[Excerpts from a dataset]
******

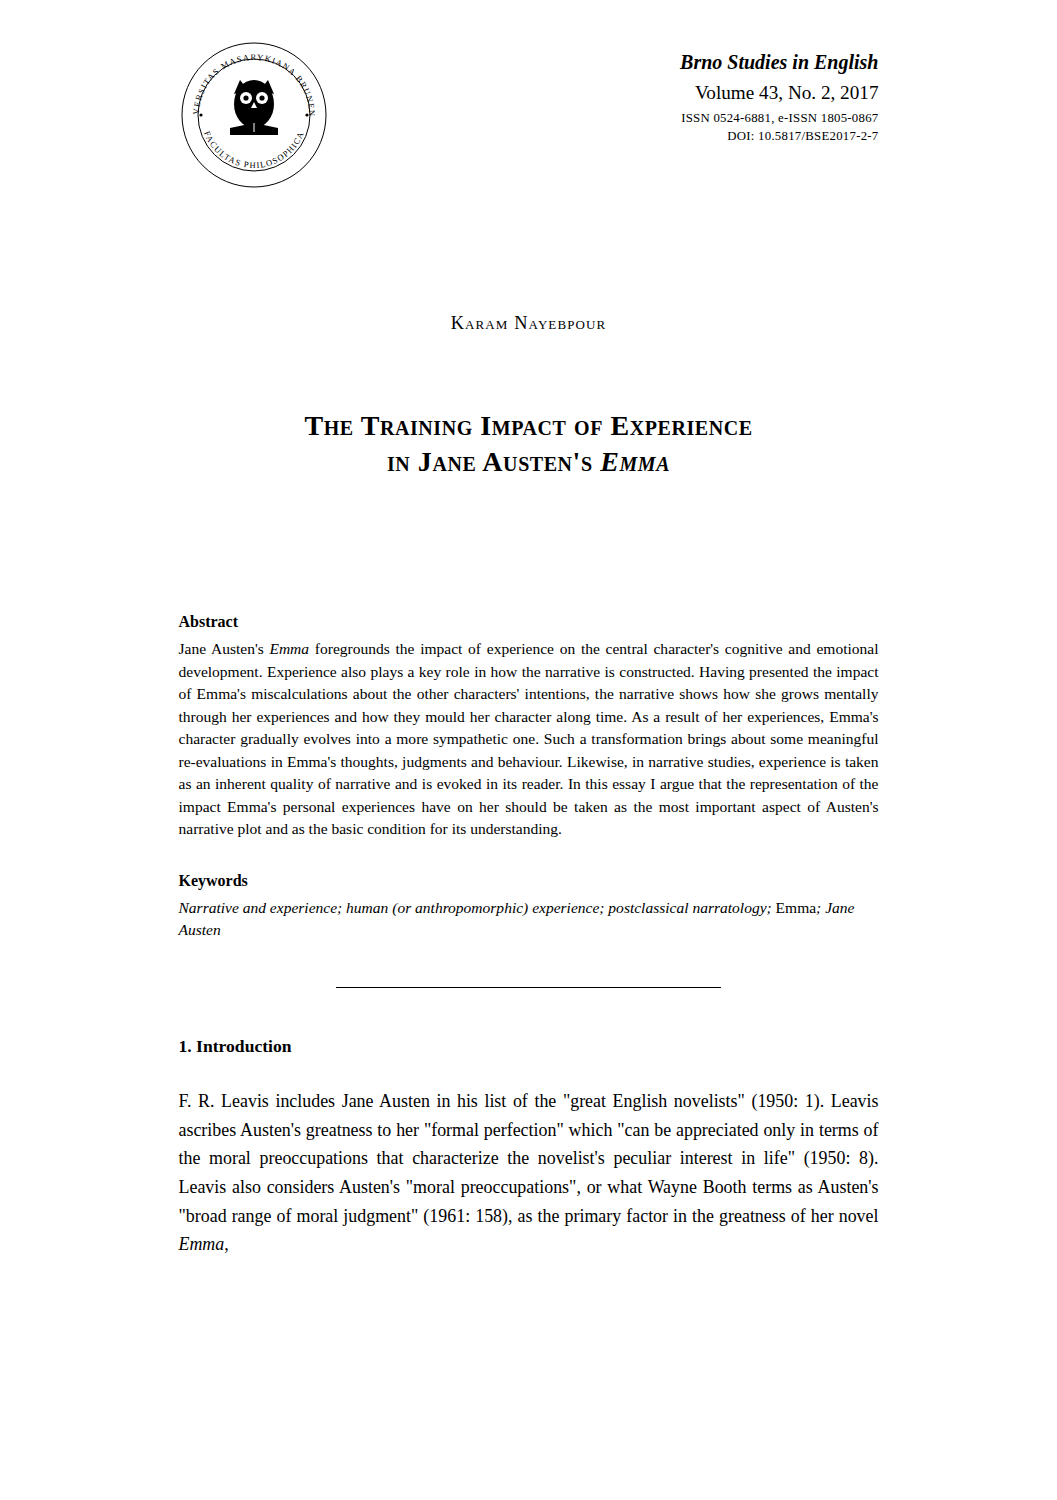UNIVERSITAS MASARYKIANA BRUNENSIS FACULTAS PHILOSOPHICA
Brno Studies in English
Volume 43, No. 2, 2017
ISSN 0524-6881, e-ISSN 1805-0867
DOI: 10.5817/BSE2017-2-7
Karam Nayebpour
The Training Impact of Experience
in Jane Austen's Emma
Abstract
Jane Austen's Emma foregrounds the impact of experience on the central character's cognitive and emotional development. Experience also plays a key role in how the narrative is constructed. Having presented the impact of Emma's miscalculations about the other characters' intentions, the narrative shows how she grows mentally through her experiences and how they mould her character along time. As a result of her experiences, Emma's character gradually evolves into a more sympathetic one. Such a transformation brings about some meaningful re-evaluations in Emma's thoughts, judgments and behaviour. Likewise, in narrative studies, experience is taken as an inherent quality of narrative and is evoked in its reader. In this essay I argue that the representation of the impact Emma's personal experiences have on her should be taken as the most important aspect of Austen's narrative plot and as the basic condition for its understanding.
Keywords
Narrative and experience; human (or anthropomorphic) experience; postclassical narratology; Emma; Jane Austen
1. Introduction
F. R. Leavis includes Jane Austen in his list of the "great English novelists" (1950: 1). Leavis ascribes Austen's greatness to her "formal perfection" which "can be appreciated only in terms of the moral preoccupations that characterize the novelist's peculiar interest in life" (1950: 8). Leavis also considers Austen's "moral preoccupations", or what Wayne Booth terms as Austen's "broad range of moral judgment" (1961: 158), as the primary factor in the greatness of her novel Emma,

******

DESCRIPTION OF THE TASK:
Wherever a line of the entries holds the string "English", copy that line.

SOLUTION TO THE EXERCISE:
Brno Studies in English
F. R. Leavis includes Jane Austen in his list of the "great English novelists" (1950: 1). Leavis ascribes Austen's greatness to her "formal perfection" which "can be appreciated only in terms of the moral preoccupations that characterize the novelist's peculiar interest in life" (1950: 8). Leavis also considers Austen's "moral preoccupations", or what Wayne Booth terms as Austen's "broad range of moral judgment" (1961: 158), as the primary factor in the greatness of her novel Emma,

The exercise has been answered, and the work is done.